In sliding contact applications where lubrication is not possible or can provide only limited resistance to galling (severe adhesive wear combined with material transfer), material solutions include both hardfacings and hardmetals.
Applications requiring sliding contact of high strength materials under unlubricated conditions include:
- Gate Valves in high pressure systems
- Drilling bits, cutting-tool bits or inserts
- Mining and road construction
- Plain bearings for stationary power generation
Hardfacings are often weld-deposited overlays and include hardenable (Martensitic or work-hardening) steels and metal carbides, and are usually applied for increased wear resistance. Hardmetals, on the other hand, can be of even higher strength than many hardfacings, and include cemented carbides, nitrides, carbonitrides, and tungsten-based alloys. Hardmetals are often used for cutting tools, in high temperature applications, or where severe metal-on-metal sliding contact occurs under conditions of limited or no lubrication.

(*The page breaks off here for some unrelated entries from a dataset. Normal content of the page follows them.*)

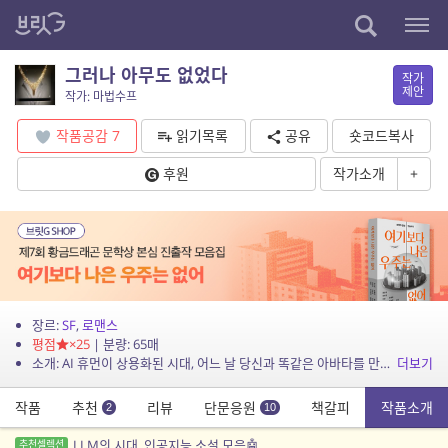
그러나 아무도 없었다
작가
제안
작가: 마법수프
작품공감
7
읽기목록
공유
숏코드복사
후원
작가소개
+
장르:
SF
,
로맨스
평점
×25
| 분량: 65매
소개: AI 휴먼이 상용화된 시대, 어느 날 당신과 똑같은 아바타를 만나게 된다면, 그리고 하필 그 제작 회사에 전남친이 일하고 있다면, 당신은 그걸 사랑이라고 받아들일 수 있을까. 이미...
더보기
작품
추천
리뷰
단문응원
책갈피
작품소개
2
10
LLM의 시대, 인공지능 소설 모음🤖
추천셀렉션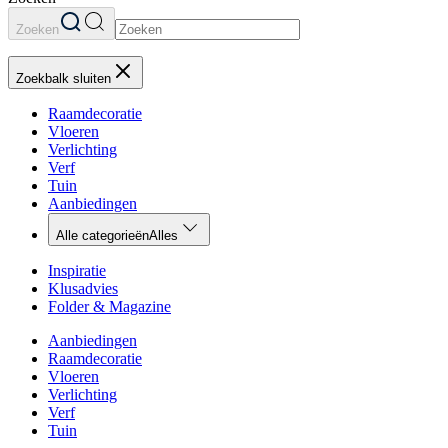
Zoeken
Zoekbalk sluiten
Raamdecoratie
Vloeren
Verlichting
Verf
Tuin
Aanbiedingen
Alle categorieën
Alles
Inspiratie
Klusadvies
Folder & Magazine
Aanbiedingen
Raamdecoratie
Vloeren
Verlichting
Verf
Tuin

Testing of hardmetals or hardfacings requires similarly severe conditions as those of the in-service application. One example is high-speed sliding under conformal contact conditions, such as those of an unlubricated plain bearing. Testing on the UMT is accomplished using a ring-on-disk geometry, as shown below. Since the samples are always in intimate contact, significant thermal input results from the sliding friction in this test, and therefore self-welding propensity also can be assessed.